4.         Por força da Lei nº. 9.882/99, que disciplina a Argüição de Descumprimento de Preceito Fundamental, estabeleceu-se, de forma expressa, a viabilidade do exame abstrato e concentrado da compatibilidade entre leis pré-constitucionais e a Constituição Federal, o que acabou por fechar uma lacuna no controle de constitucionalidade brasileiro.

            Da mesma forma, nada impede que, em sede de ADPF, discuta-se a compatibilidade de um direito pós-constitucional em face de Emenda Constitucional que lhe seja posterior, com vistas à verificação da ocorrência ou não de revogação. Contudo, mesmo nessas hipóteses, lembra Gilmar Mendes que os dispositivos dos acórdãos permanecem fiéis à velha jurisprudência, assentando que as leis anteriores impugnadas pela via da ADPF foram revogadas ou recebidas pela nova ordem constitucional ou pela Emenda respectiva.

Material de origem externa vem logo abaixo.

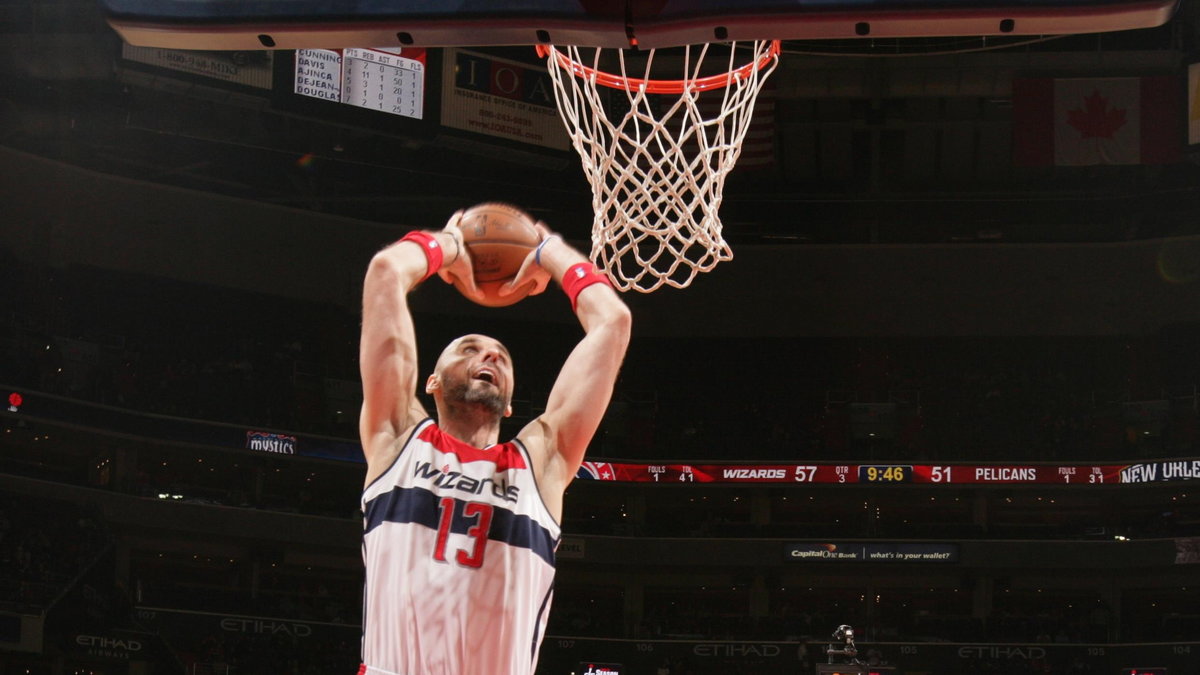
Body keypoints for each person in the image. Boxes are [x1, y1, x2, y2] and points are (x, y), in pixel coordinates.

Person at [356, 209, 632, 675]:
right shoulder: (398, 435)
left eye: (500, 357)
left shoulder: (542, 461)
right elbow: (386, 272)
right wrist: (448, 244)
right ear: (432, 383)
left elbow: (613, 322)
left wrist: (549, 250)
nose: (488, 355)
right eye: (468, 349)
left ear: (508, 405)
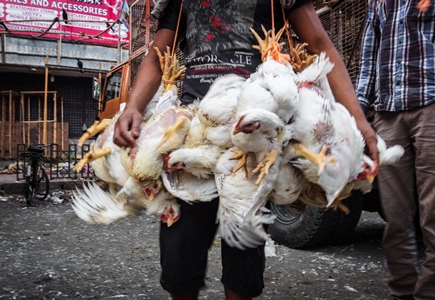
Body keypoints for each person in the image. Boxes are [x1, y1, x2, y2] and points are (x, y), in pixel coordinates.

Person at [114, 0, 378, 299]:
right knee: (179, 258)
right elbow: (157, 55)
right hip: (193, 132)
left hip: (256, 140)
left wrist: (358, 120)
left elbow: (320, 44)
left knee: (244, 260)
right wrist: (133, 106)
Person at [356, 1, 435, 299]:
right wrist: (359, 113)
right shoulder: (378, 2)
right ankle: (401, 290)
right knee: (395, 215)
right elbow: (368, 59)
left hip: (430, 105)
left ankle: (428, 293)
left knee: (433, 214)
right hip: (388, 114)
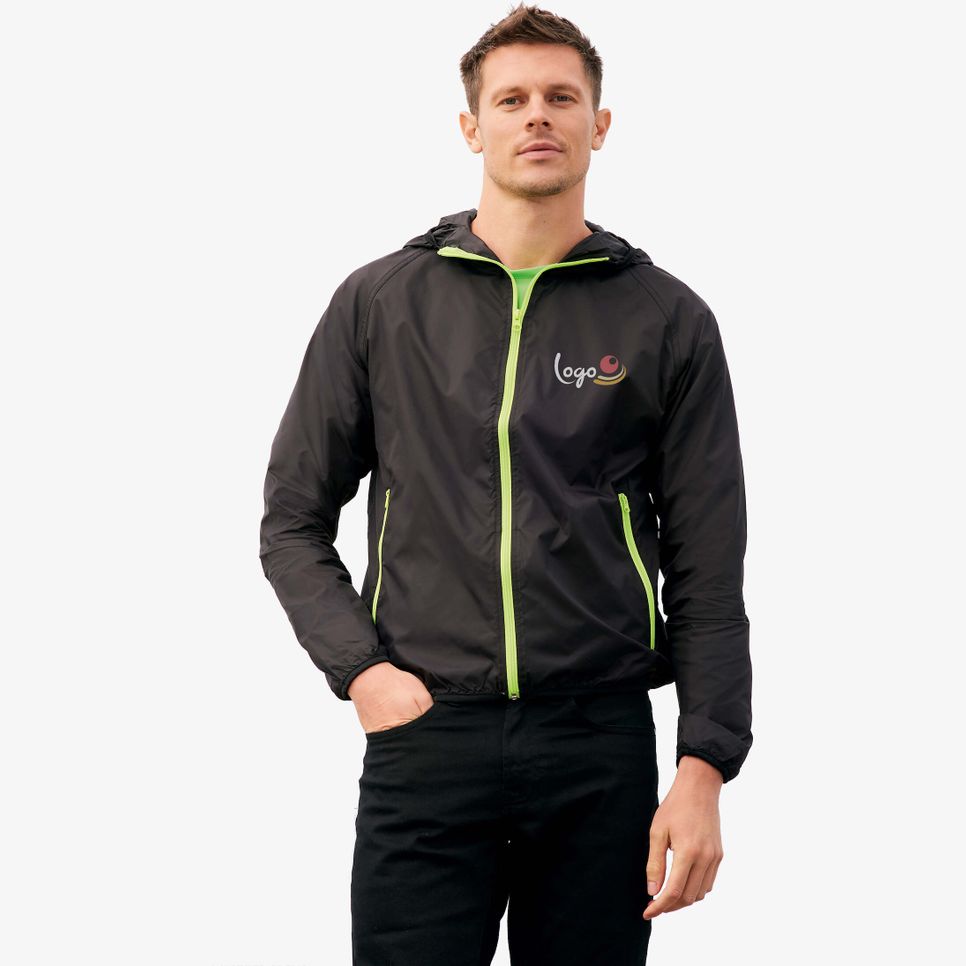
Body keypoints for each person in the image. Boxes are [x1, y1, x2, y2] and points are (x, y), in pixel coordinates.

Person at [258, 4, 752, 963]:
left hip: (598, 743)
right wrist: (362, 673)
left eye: (561, 98)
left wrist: (705, 764)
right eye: (512, 99)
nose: (538, 117)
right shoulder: (381, 302)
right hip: (428, 736)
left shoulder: (665, 318)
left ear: (598, 126)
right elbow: (291, 520)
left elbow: (709, 566)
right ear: (470, 126)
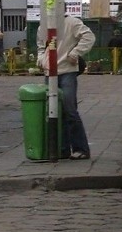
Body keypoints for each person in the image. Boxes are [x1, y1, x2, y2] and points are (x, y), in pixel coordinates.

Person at [37, 15, 96, 160]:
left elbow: (89, 36)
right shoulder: (43, 25)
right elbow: (40, 45)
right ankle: (62, 148)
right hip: (50, 72)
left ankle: (80, 148)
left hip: (67, 70)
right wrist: (41, 59)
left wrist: (75, 53)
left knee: (69, 109)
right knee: (54, 110)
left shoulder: (72, 22)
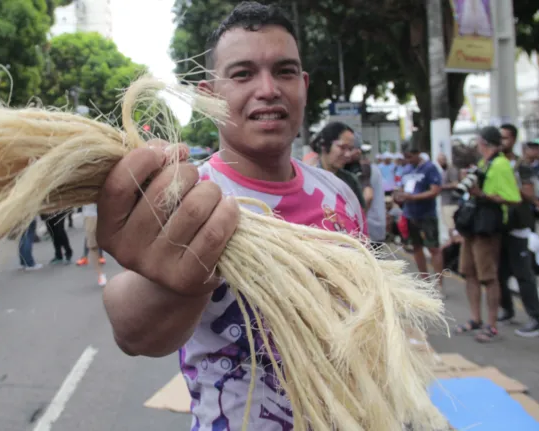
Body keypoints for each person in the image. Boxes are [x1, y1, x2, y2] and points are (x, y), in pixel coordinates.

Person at [99, 3, 365, 429]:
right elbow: (134, 331)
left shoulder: (341, 197)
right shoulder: (187, 197)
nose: (268, 89)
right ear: (209, 97)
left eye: (285, 71)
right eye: (243, 74)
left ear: (304, 85)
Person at [455, 126, 522, 343]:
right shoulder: (485, 163)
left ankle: (491, 325)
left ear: (484, 142)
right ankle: (475, 318)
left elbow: (513, 197)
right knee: (469, 272)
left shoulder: (501, 164)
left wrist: (483, 195)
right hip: (472, 225)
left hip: (488, 226)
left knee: (489, 276)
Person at [496, 125, 539, 337]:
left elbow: (529, 193)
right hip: (500, 225)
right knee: (500, 272)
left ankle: (537, 318)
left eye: (505, 138)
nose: (501, 142)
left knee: (523, 274)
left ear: (513, 139)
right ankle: (507, 309)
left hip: (518, 225)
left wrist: (507, 184)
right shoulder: (494, 163)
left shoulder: (521, 165)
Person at [395, 143, 444, 296]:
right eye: (405, 157)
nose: (408, 160)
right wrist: (400, 196)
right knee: (416, 248)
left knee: (433, 248)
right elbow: (402, 188)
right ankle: (424, 281)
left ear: (417, 153)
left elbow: (435, 190)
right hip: (410, 214)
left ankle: (439, 285)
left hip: (427, 214)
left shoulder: (430, 168)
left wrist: (413, 197)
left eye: (410, 157)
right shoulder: (406, 169)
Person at [311, 122, 366, 208]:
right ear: (324, 145)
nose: (348, 154)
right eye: (342, 147)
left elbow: (360, 214)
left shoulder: (350, 181)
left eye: (350, 149)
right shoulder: (308, 179)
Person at [81, 203, 107, 287]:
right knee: (92, 246)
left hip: (109, 213)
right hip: (90, 215)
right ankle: (100, 275)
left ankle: (127, 269)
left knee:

5.         Assim, a título de conclusão, pode-se afirmar que a tese da inconstitucionalidade superveniente não tem sido admitida no Direito Constitucional pátrio. Porém, sob o ângulo estritamente doutrinário e de forma minoritária, já se defende a possibilidade de existência de inconstitucionalidade superveniente nas hipóteses de mutação constitucional. Realmente, em determinadas casos, certos dispositivos constitucionais sofrem uma radical mudança na interpretação que lhes é dada pelo STF, o que implica em verdadeira inconstitucionalidade do direito anterior à mutação (cf. Gilmar Mendes, Curso de Direito Constitucional, 2ª ed., p. 1.024).

 

1 Responses to Inconstitucionalidade superveniente ou revogação?

  1. Ellen disse:

    Parabénss….
    Artigo muito esclarecedor!
    Cumpriu a meta do blog em oferecer um “Direito descomplicado”.